The three-member Committee of Inquiry now examining the disclosures in the Dispatches programme has invited Channel 4 to testify before it. The idea is to urge Channel 4 to adduce proof of the matters it brought out with claims from whom it calls “whistleblower” Hanzeer Azad Mowlana.
The Committee has also sought to deliver a letter to Mowlana. The Committee, realising that the prospects of his coming to Sri Lanka are highly unlikely, has sought an affidavit from him. Such an affidavit, the Committee wants, with proof of the claims he has made.
The Committee is headed by retired Supreme Court Judge S.I. Imam and includes Air Chief Marshal Jayalath Weerakkody and President’s Counsel Harsha A.J. Soza.
These developments come as Hanzeer Azad Mowlana released a two-page statement in London reiterating the details he gave to the Channel 4 broadcast. However, he did not give any proof of the statements he made.
The lengthy statement noted: “From 2006 to February 2022, I have worked for Shivanesathurai Chandrakanthan alias Pillayan, a Member of Parliament, State Minister of Rural Road Development, former Chief Minister of the Eastern Province and leader of the political party Tamil Makkal Viduthalai Pulikal (TMVP), which had earlier been a militant group. I was the Propaganda Secretary as well as the spokesperson of the TMVP. I was not a fighter. Indeed, I have never been trained to use arms. Because of my position I had access to important and secret information related to the Easter Sunday suicide attacks as well as many political killings that took place during the period of the government of Mahinda Rajapaksa.
“On 21 April 2019 on Easter Sunday a terror attack killed 269 persons including 45 children, 40 foreigners and injured more than 500 others. Only when the media revealed the identity of the suicide bombers after the attack did I realise that I had strong evidence about the masterminds and other perpetrators and the motivation for this terror attack.

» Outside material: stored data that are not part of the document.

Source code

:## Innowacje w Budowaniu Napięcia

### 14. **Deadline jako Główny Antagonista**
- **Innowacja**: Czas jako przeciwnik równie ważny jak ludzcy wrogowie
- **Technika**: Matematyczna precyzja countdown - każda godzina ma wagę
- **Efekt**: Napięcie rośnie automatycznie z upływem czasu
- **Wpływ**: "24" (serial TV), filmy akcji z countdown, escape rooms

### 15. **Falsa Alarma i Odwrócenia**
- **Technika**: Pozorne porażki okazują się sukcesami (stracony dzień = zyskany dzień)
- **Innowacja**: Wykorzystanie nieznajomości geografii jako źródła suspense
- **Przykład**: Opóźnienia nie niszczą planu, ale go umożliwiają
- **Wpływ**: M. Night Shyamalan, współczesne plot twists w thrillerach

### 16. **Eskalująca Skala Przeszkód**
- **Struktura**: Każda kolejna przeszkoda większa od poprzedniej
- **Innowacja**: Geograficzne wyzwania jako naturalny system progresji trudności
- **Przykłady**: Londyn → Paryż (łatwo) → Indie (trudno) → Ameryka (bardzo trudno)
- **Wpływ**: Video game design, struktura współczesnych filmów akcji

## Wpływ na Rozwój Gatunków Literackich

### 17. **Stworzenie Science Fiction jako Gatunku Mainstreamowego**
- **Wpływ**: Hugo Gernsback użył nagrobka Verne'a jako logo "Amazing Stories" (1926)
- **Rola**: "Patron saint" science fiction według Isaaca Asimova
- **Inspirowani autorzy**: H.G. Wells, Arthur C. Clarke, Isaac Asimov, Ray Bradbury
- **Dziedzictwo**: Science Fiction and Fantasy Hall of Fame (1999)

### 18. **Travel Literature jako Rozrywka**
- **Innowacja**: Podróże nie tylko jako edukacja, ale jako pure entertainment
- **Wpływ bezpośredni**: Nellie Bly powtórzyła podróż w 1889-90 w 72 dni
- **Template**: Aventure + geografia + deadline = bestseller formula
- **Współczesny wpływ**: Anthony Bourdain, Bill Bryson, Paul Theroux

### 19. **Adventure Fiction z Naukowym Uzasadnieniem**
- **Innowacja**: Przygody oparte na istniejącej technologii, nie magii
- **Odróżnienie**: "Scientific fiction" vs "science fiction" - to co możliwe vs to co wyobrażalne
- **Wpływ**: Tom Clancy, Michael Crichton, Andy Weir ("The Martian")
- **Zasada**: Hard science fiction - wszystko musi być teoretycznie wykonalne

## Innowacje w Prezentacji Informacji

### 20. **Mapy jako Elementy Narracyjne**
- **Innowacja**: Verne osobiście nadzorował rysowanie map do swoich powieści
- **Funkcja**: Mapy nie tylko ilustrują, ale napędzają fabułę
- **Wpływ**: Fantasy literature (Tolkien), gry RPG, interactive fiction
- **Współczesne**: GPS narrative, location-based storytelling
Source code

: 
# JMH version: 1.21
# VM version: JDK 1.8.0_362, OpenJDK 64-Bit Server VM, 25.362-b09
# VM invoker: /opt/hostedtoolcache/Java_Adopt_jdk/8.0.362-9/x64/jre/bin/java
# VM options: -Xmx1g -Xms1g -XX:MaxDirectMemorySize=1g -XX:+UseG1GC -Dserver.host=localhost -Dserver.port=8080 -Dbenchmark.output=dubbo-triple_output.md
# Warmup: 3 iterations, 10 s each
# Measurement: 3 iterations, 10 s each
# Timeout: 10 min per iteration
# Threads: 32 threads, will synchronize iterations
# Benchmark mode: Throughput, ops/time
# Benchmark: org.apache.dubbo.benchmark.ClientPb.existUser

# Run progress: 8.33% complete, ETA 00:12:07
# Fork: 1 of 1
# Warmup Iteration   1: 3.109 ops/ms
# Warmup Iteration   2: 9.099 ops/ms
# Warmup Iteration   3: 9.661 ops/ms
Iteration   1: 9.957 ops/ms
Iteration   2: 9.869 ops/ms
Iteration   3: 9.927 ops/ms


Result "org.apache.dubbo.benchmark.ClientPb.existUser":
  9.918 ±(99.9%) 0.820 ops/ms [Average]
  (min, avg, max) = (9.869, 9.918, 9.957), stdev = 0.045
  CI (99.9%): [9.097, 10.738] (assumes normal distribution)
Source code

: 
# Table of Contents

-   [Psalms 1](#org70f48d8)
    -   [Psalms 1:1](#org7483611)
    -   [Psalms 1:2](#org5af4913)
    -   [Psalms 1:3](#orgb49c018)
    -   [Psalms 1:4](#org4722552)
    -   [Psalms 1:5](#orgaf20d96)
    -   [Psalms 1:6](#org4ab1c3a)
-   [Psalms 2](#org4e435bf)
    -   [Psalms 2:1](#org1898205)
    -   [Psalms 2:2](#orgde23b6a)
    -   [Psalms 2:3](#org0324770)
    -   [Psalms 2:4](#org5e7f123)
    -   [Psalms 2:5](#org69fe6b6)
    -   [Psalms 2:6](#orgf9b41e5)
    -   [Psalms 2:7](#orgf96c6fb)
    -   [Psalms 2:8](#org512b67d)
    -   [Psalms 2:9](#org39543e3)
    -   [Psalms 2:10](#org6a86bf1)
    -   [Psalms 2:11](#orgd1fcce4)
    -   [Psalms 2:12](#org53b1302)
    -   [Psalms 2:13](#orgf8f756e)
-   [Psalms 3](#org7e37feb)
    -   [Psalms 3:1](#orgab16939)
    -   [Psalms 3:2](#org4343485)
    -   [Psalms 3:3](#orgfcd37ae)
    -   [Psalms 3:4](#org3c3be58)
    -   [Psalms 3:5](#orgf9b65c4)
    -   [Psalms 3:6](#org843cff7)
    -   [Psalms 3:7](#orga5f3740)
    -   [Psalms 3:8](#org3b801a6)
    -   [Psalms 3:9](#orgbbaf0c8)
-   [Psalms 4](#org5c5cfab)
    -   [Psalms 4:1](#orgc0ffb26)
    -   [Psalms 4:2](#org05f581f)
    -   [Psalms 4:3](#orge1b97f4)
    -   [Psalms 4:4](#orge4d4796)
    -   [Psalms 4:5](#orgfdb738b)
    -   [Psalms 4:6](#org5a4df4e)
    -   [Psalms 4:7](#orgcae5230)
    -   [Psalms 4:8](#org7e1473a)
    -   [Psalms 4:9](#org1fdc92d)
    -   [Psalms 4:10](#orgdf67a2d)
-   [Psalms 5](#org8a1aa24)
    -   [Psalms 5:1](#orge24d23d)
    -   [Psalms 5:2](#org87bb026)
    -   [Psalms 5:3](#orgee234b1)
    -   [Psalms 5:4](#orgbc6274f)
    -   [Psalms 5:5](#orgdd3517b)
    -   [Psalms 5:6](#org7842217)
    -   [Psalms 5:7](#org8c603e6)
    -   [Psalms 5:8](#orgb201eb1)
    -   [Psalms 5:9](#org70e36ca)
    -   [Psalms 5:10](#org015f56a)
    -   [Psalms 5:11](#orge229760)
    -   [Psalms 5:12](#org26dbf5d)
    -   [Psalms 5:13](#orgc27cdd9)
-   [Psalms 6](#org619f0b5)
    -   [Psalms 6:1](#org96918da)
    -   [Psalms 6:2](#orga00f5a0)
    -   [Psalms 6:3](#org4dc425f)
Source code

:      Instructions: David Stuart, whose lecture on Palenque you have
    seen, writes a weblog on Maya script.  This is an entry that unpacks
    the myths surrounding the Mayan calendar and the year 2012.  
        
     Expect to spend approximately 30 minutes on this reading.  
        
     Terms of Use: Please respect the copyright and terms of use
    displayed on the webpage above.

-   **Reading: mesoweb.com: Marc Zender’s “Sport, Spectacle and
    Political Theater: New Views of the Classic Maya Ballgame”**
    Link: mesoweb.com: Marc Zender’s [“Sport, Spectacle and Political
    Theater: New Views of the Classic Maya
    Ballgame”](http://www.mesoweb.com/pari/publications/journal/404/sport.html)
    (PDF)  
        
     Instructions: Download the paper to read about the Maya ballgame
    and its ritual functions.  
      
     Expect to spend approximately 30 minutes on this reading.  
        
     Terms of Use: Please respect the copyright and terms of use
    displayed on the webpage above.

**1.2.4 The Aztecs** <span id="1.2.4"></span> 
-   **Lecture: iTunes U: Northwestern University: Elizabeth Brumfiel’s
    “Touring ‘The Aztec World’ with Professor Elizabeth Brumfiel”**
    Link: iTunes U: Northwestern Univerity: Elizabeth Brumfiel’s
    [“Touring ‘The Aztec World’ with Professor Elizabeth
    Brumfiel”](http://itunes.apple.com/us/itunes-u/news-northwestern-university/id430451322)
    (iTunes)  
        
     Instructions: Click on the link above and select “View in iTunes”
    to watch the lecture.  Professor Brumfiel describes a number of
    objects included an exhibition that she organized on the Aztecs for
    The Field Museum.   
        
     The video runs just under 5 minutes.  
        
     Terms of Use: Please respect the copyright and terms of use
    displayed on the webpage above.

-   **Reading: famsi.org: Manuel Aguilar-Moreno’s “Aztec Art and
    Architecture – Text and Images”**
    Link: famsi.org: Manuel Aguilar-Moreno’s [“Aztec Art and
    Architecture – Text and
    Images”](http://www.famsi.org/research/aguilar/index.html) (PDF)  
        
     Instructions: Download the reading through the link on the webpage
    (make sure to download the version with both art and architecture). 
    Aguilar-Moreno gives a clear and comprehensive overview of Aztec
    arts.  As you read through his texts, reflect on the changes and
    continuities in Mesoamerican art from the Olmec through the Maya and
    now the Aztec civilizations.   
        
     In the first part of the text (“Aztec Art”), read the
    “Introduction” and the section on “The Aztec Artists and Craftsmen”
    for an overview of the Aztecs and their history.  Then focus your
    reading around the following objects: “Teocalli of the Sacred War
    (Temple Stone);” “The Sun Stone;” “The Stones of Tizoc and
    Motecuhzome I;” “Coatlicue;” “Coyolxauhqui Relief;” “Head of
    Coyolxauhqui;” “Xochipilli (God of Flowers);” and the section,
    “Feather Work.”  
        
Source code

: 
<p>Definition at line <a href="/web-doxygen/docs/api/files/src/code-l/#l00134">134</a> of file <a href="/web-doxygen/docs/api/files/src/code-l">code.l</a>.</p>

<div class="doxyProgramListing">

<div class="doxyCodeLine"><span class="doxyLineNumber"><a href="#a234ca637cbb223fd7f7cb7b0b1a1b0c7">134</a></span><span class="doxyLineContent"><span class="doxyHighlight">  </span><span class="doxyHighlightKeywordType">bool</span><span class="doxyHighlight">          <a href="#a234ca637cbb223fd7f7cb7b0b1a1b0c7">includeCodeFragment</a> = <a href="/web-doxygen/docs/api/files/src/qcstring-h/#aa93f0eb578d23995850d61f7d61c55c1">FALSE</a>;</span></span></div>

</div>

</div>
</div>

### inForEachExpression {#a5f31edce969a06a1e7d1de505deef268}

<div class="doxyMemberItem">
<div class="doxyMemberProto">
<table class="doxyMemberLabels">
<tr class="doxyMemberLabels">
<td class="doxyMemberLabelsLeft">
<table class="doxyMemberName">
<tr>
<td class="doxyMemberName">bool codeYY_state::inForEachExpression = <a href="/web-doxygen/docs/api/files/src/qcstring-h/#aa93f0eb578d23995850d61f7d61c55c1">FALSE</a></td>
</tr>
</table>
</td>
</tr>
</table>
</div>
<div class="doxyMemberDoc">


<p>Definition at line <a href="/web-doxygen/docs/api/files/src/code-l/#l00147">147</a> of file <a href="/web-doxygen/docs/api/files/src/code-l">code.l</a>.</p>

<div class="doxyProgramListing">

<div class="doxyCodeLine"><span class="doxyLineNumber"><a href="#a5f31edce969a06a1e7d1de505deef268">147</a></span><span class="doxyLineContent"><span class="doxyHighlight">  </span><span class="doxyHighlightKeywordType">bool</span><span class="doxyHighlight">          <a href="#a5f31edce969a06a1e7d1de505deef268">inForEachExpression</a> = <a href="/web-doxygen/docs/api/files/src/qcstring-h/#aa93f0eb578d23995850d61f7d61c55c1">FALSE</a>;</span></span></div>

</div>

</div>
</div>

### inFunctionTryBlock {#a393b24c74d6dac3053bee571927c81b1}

I have in no way been involved in preparing or carrying out these terrible and devastating attacks.
“Following the defeat of the Mahinda Rajapaksa government in 2015, Pillayan was arrested and imprisoned in the Batticaloa prison under the Prevention of Terrorism Act (PTA) in connection with the murder of former Tamil National Alliance Member of Parliament Joseph Pararajasingham, who was shot dead on Christmas Day 2005 at the St. Mary’s Cathedral, Batticaloa. As a secretary to Pillayan, the court had granted me permission, along with his lawyers, to meet Pillayan to discuss legal matters. During a visit in September 2017, Pillayan told me that some Muslim prisoners from Kattankudy were with him in the same cell. A father, his son and six others had been remanded for extremist activities and attacks on another Muslim group in Kattankudy. They were from an organisation called National Thowheed Jamath (NTJ)…….”
He then went on to repeat the accusations made in the Dispatches programme of Channel 4 –ones that were flatly denied by the former Director General of Military Intelligence, Major General Suresh Sallay.
Sallay, now retired, is the head of the State Intelligence Service. He has flatly denied Mowlana’s accusations.
He was on a visit to the United States early this week together with Sagala Ratnayake, Chief of Staff and security advisor to the President, From Washington D.C., Ratnayake flew to Berling to join President Wickremesinghe who made the inaugural speech at the Berling Global Dialogue.